> _What is asked_:
Please pull out every line in the listing below that contains the string "legatis".

BEGIN Dataset records

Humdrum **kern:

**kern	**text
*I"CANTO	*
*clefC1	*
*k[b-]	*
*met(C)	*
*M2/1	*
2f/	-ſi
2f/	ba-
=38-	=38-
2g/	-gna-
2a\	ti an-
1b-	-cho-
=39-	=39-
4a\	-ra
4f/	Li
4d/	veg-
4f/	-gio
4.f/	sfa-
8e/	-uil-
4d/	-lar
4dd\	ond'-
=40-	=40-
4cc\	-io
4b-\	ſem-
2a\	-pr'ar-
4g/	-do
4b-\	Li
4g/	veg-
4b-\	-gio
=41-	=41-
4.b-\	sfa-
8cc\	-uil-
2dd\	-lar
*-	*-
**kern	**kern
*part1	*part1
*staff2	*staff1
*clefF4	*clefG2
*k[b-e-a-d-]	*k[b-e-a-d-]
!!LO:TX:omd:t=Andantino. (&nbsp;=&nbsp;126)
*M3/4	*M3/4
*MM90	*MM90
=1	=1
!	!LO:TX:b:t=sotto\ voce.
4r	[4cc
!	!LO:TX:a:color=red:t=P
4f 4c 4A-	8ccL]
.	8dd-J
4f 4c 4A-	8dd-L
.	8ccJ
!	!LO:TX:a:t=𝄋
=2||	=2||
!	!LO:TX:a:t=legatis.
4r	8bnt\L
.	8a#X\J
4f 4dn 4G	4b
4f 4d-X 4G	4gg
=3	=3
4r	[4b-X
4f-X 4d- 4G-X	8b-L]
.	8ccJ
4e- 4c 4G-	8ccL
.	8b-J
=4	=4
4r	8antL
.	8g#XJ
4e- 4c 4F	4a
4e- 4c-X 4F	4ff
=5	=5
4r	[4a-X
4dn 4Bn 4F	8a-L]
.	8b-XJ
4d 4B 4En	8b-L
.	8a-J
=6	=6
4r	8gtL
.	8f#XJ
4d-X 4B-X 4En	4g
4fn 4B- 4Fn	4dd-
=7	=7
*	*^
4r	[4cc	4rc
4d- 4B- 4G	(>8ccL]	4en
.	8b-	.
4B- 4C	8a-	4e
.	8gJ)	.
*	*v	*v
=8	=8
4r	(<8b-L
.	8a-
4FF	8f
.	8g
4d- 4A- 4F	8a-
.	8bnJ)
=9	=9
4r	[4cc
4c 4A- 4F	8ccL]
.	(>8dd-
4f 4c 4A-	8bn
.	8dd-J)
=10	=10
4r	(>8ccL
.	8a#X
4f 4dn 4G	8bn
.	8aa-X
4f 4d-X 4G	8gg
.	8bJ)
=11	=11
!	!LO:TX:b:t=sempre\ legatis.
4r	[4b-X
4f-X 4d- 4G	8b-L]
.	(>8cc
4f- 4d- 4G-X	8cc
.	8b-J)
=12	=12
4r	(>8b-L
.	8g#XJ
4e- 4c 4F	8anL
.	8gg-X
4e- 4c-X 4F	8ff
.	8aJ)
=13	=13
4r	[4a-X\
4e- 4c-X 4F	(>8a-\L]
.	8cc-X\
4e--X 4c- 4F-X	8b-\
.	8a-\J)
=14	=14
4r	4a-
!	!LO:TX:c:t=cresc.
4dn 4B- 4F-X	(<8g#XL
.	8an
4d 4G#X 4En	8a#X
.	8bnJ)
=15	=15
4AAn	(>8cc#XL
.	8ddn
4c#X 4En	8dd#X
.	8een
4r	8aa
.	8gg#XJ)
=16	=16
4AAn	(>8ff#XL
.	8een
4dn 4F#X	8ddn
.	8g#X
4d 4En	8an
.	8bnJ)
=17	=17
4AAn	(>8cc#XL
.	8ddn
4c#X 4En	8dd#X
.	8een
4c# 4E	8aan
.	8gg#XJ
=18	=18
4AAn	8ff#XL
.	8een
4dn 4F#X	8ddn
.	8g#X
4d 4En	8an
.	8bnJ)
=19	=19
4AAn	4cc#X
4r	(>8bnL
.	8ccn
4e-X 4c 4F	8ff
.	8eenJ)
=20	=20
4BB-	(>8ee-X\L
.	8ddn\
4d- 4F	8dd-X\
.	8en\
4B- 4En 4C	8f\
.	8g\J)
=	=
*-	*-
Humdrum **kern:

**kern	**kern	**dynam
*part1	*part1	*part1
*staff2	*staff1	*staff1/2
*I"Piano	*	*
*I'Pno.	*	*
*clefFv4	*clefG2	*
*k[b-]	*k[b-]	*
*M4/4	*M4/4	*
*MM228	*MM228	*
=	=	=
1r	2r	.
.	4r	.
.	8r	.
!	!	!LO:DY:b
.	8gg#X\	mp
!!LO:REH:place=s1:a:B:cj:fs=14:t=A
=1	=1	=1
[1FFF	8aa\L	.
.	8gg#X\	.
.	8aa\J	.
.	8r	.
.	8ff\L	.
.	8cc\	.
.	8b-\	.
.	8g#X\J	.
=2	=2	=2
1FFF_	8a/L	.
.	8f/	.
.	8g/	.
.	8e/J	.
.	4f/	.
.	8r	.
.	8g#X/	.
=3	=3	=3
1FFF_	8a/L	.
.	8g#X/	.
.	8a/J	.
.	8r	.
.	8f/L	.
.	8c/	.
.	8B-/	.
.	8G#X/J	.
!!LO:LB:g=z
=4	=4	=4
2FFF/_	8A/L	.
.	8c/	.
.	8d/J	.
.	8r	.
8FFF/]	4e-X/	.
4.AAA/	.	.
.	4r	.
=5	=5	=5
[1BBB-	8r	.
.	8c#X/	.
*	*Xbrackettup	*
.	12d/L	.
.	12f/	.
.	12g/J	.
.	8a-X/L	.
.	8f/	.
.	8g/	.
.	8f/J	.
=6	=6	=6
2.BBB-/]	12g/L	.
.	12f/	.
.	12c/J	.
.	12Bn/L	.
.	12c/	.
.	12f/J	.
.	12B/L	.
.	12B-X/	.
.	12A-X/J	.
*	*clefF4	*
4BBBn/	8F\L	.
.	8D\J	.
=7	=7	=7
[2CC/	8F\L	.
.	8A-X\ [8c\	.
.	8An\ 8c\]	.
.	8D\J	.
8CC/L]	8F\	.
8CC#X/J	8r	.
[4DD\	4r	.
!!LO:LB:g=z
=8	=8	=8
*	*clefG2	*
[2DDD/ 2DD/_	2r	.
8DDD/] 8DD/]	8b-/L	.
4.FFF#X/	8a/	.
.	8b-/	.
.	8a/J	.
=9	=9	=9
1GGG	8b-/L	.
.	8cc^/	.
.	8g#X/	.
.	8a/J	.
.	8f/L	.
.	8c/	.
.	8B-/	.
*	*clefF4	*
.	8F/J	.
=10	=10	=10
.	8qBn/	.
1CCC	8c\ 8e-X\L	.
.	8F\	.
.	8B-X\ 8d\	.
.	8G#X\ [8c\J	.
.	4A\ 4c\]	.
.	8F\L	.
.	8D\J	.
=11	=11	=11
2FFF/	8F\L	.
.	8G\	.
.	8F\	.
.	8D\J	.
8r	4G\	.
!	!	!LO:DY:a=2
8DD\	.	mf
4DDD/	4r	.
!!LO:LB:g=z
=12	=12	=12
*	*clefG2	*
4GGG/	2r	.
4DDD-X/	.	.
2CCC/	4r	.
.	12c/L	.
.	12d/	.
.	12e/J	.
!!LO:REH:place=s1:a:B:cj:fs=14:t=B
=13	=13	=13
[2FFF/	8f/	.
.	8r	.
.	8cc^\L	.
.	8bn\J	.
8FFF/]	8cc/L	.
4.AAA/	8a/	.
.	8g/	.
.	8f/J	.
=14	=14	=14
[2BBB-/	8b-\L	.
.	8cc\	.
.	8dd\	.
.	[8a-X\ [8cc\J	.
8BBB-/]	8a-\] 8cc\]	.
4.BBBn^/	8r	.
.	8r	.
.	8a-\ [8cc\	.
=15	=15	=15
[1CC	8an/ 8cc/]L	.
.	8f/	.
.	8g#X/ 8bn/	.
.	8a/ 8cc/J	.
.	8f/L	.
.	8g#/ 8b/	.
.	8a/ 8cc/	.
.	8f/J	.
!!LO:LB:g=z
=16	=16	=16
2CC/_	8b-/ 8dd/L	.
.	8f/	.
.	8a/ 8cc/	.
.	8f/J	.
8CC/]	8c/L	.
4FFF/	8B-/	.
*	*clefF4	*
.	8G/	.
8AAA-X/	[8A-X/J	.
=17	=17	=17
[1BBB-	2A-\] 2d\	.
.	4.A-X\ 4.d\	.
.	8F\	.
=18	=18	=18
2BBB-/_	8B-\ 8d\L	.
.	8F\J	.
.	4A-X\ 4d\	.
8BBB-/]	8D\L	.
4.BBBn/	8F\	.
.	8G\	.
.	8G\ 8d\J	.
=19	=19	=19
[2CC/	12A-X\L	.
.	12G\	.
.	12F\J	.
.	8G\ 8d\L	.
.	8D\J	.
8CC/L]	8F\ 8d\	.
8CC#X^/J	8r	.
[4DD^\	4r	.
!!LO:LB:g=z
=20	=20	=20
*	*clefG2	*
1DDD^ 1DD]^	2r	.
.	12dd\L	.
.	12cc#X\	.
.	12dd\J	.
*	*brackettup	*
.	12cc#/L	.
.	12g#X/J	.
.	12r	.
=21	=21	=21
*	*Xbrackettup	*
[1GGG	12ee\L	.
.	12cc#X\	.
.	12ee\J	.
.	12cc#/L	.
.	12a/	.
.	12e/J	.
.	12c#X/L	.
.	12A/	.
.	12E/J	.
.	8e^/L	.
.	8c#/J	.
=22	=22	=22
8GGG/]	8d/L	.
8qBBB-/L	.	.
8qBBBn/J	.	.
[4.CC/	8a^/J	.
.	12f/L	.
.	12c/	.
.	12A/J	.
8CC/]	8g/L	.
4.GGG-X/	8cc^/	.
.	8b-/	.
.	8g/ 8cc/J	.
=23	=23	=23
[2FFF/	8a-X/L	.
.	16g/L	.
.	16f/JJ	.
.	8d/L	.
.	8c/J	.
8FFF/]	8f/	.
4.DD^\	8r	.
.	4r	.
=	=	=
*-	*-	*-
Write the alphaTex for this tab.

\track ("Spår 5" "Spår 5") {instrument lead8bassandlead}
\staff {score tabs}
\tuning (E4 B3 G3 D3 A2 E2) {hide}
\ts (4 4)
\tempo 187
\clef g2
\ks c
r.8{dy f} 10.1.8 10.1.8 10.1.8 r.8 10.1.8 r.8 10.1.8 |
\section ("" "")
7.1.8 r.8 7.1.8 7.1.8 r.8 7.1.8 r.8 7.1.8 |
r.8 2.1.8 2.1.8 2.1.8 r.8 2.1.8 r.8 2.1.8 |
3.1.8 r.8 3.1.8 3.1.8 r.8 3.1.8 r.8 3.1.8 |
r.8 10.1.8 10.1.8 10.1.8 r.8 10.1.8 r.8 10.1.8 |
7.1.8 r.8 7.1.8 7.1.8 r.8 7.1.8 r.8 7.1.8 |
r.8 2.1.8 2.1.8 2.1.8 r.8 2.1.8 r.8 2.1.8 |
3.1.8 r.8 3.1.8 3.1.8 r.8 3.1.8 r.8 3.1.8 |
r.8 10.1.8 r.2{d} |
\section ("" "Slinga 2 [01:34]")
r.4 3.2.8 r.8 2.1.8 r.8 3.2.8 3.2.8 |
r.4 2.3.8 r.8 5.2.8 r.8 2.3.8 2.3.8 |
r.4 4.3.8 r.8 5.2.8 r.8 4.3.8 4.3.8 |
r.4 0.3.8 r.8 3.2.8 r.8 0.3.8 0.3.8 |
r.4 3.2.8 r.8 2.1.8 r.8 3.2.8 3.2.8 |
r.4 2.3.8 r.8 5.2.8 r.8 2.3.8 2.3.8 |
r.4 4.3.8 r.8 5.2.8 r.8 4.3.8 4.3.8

END Dataset records

> _Correct output_:
!	!LO:TX:a:t=legatis.
!	!LO:TX:b:t=sempre\ legatis.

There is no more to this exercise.